The U.K.’s Broadcasting Press Guild held its 46th Television and Radio Awards at London’s Banking Hall on Friday, with “Chernobyl” and “The Virtues” among the winners.

The BPG Awards, given for work commissioned or premiered in the U.K. and screened in 2019, are selected independently by TV and radio correspondents, critics and previewers.

“I’m proud to say that, for the second year in a row, a record number of votes were cast for the Broadcasting Press Guild Awards, which is testament to the enduring qualities of the BPG and the continued vibrancy of British television,” said BPG chair Jake Kanter.

“Chernobyl” (Sky Atlantic) was named best drama series, while “The Virtues” (Channel 4) won the award for best single drama or miniseries.

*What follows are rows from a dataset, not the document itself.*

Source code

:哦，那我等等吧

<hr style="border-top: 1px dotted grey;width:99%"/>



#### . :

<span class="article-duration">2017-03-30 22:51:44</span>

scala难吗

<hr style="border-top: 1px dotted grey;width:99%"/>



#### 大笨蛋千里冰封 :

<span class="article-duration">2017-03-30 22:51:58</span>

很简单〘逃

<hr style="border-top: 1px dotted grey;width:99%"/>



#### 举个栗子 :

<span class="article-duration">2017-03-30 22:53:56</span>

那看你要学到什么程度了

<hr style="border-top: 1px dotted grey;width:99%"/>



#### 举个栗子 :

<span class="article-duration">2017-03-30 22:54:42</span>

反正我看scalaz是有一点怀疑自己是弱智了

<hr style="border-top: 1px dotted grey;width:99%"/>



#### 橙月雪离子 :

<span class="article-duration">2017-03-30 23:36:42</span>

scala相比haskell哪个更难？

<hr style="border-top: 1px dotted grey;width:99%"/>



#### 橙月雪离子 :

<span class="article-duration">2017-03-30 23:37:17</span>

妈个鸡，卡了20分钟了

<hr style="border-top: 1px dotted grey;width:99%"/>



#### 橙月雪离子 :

Film and TV director Michael Apted was awarded the BPG Jury Prize for the “Up” series, which began in 1964 with a profile of 14 seven-year-old children growing up in the U.K. who have been subjects of a new documentary every seven years since.

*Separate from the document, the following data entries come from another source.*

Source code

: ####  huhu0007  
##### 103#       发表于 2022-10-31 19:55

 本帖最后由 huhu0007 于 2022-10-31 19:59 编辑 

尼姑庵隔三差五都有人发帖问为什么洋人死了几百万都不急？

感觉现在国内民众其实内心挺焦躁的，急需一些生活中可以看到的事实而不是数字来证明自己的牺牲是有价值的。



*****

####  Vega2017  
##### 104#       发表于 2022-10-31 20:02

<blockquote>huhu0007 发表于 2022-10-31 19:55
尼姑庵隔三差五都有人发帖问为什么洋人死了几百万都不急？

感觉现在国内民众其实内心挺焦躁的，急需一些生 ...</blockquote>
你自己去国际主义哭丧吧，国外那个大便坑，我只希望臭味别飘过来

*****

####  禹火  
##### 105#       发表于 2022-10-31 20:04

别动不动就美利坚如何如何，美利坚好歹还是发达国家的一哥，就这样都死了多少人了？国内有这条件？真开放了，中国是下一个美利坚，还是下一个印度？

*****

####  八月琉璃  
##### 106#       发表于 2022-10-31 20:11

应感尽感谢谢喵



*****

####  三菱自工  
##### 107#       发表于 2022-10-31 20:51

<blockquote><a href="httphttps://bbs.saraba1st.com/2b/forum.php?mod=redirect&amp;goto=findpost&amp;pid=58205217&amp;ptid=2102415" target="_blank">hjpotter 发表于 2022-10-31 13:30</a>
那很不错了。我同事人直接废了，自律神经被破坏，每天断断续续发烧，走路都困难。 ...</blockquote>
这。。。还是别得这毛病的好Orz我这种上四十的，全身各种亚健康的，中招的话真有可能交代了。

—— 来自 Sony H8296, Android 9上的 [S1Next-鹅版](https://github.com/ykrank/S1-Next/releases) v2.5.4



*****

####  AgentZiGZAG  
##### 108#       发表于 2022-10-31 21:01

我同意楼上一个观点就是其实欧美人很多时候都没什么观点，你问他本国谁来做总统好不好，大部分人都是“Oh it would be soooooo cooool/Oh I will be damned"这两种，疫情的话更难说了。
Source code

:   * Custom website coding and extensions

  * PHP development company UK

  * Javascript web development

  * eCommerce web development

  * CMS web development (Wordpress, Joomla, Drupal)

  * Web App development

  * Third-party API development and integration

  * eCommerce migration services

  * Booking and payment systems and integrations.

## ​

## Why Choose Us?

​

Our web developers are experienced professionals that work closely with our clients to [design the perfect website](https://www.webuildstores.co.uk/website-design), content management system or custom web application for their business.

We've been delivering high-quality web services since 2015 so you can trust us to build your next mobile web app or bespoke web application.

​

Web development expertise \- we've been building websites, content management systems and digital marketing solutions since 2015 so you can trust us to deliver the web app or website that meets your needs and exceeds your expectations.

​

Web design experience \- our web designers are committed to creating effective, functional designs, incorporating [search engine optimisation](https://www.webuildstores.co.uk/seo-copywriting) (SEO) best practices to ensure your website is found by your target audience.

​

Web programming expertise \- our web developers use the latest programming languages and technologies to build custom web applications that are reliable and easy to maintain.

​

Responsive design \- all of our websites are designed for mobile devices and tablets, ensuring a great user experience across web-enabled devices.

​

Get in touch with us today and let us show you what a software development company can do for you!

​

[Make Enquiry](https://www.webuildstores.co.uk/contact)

Glenda Jackson was named best actress for her role as Maud, a dementia sufferer, in BBC One’s adaptation of Emma Healey’s best-selling novel, “Elizabeth Is Missing.” The two-time Oscar winner, now 83, was making her first screen appearance in 27 years, after nearly two decades in Parliament.

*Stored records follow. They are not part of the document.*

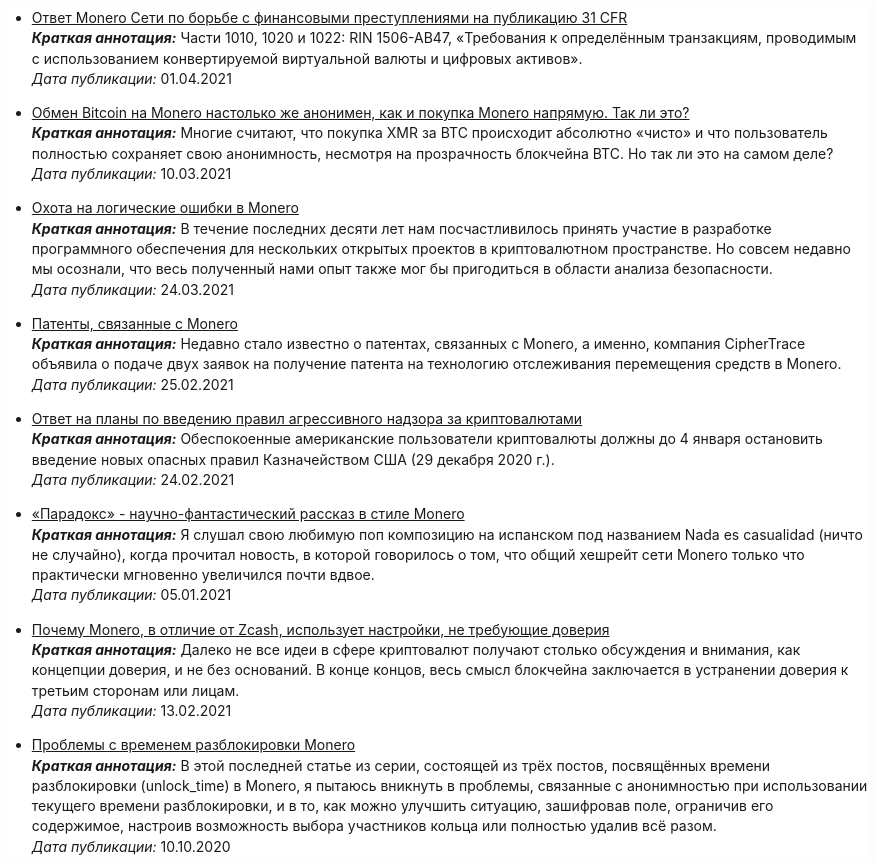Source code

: - [Ответ Monero Сети по борьбе с финансовыми преступлениями на публикацию 31 CFR](/copyright/articles/2021-04-01-monero-policy-working-group-fincen-01-04-2021/)  
  _**Краткая аннотация:**_ Части 1010, 1020 и 1022: RIN 1506-AB47, «Требования к определённым транзакциям, проводимым с использованием конвертируемой виртуальной валюты и цифровых активов»​.   
  _Дата публикации:_ 01.04.2021

- [Обмен Bitcoin на Monero настолько же анонимен, как и покупка Monero напрямую. Так ли это?](/copyright/articles/2021-03-10-most-private-way-to-buy-monero/)  
  _**Краткая аннотация:**_ Многие считают, что покупка XMR за BTC происходит абсолютно «чисто» и что пользователь полностью сохраняет свою анонимность, несмотря на прозрачность блокчейна BTC. Но так ли это на самом деле?  
  _Дата публикации:_ 10.03.2021

- [Охота на логические ошибки в Monero](/copyright/articles/2021-03-24-monero-keyimage/)  
  _**Краткая аннотация:**_ В течение последних десяти лет нам посчастливилось принять участие в разработке программного обеспечения для нескольких открытых проектов в криптовалютном пространстве. Но совсем недавно мы осознали, что весь полученный нами опыт также мог бы пригодиться в области анализа безопасности.  
  _Дата публикации:_ 24.03.2021

- [Патенты, связанные с Monero](/copyright/articles/2021-02-25-monero-patents/)  
  _**Краткая аннотация:**_ Недавно стало известно о патентах, связанных с Monero, а именно, компания CipherTrace объявила о подаче двух заявок на получение патента на технологию отслеживания перемещения средств в Monero.  
  _Дата публикации:_ 25.02.2021

- [Ответ на планы по введению правил агрессивного надзора за криптовалютами](/copyright/articles/2021-02-24-cryptocurrency-surveillance-rule/)  
  _**Краткая аннотация:**_ Обеспокоенные американские пользователи криптовалюты должны до 4 января остановить введение новых опасных правил Казначейством США (29 декабря 2020 г.).  
  _Дата публикации:_ 24.02.2021

- [«Парадокс» - научно-фантастический рассказ в стиле Monero](/copyright/articles/2021-01-15-paradox/)  
  _**Краткая аннотация:**_ Я слушал свою любимую поп композицию на испанском под названием Nada es casualidad (ничто не случайно), когда прочитал новость, в которой говорилось о том, что общий хешрейт сети Monero только что практически мгновенно увеличился почти вдвое.   
  _Дата публикации:_ 05.01.2021

- [Почему Monero, в отличие от Zcash, использует настройки, не требующие доверия](/copyright/articles/2021-02-13-monero-trustless-setup/)  
  _**Краткая аннотация:**_ Далеко не все идеи в сфере криптовалют получают столько обсуждения и внимания, как концепции доверия, и не без оснований. В конце концов, весь смысл блокчейна заключается в устранении доверия к третьим сторонам или лицам.  
  _Дата публикации:_ 13.02.2021

- [Проблемы с временем разблокировки Monero](/copyright/articles/2020-10-10-monero-unlock-time-privacy/)  
  _**Краткая аннотация:**_ В этой последней статье из серии, состоящей из трёх постов, посвящённых времени разблокировки (unlock_time) в Monero, я пытаюсь вникнуть в проблемы, связанные с анонимностью при использовании текущего времени разблокировки, и в то, как можно улучшить ситуацию, зашифровав поле, ограничив его содержимое, настроив возможность выбора участников кольца или полностью удалив всё разом.  
  _Дата публикации:_ 10.10.2020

The BPG award for best actor went to Stephen Graham, for his performances in the fifth season of “Line of Duty” (BBC One), “A Christmas Carol” (BBC One) and “The Virtues.”

Fleabag” (BBC Three and Amazon Prime Video) was named best comedy, while “The Graham Norton Show” (BBC One) took home top honors for best entertainment show. Craig Mazin won the best writer award for “Chernobyl”.

Channel Four News and ITN won the BPG award for best single documentary with “For Sama” (Channel Four and PBS Frontline), the critically acclaimed Oscar nominee by Waad Al-Kateab. The award for best documentary series went to “Thatcher: A Very British Revolution” (BBC Two)

Samira Ahmed was named Audio Broadcaster of the Year, for presenting “Front Row” on BBC Radio 4 and the podcast “How I Found My Voice.” The award for Radio Program of the Year went to “Hooked: The Unexpected Addicts” (BBC Radio 5 Live), presented by Melissa Rice and Jade Wye, who provide insights into the realities of being an addict. The Podcast of the Year award went to “Have You Heard George’s Podcast” (BBC Sounds) presented by George The Poet, a.k.a. George Mpanga.

Among the special awards made by the BPG executive committee, Moira Stuart received the Harvey Lee Award for an Outstanding Contribution to Broadcasting, in recognition of her five decades of outstanding broadcasting, including news presentation on BBC radio and television, documentaries, entertainment shows and her current news and music programs on Classic FM.

Actor Ncuti Gatwa won the Breakthrough Award for his performance in “Sex Education” (Netflix).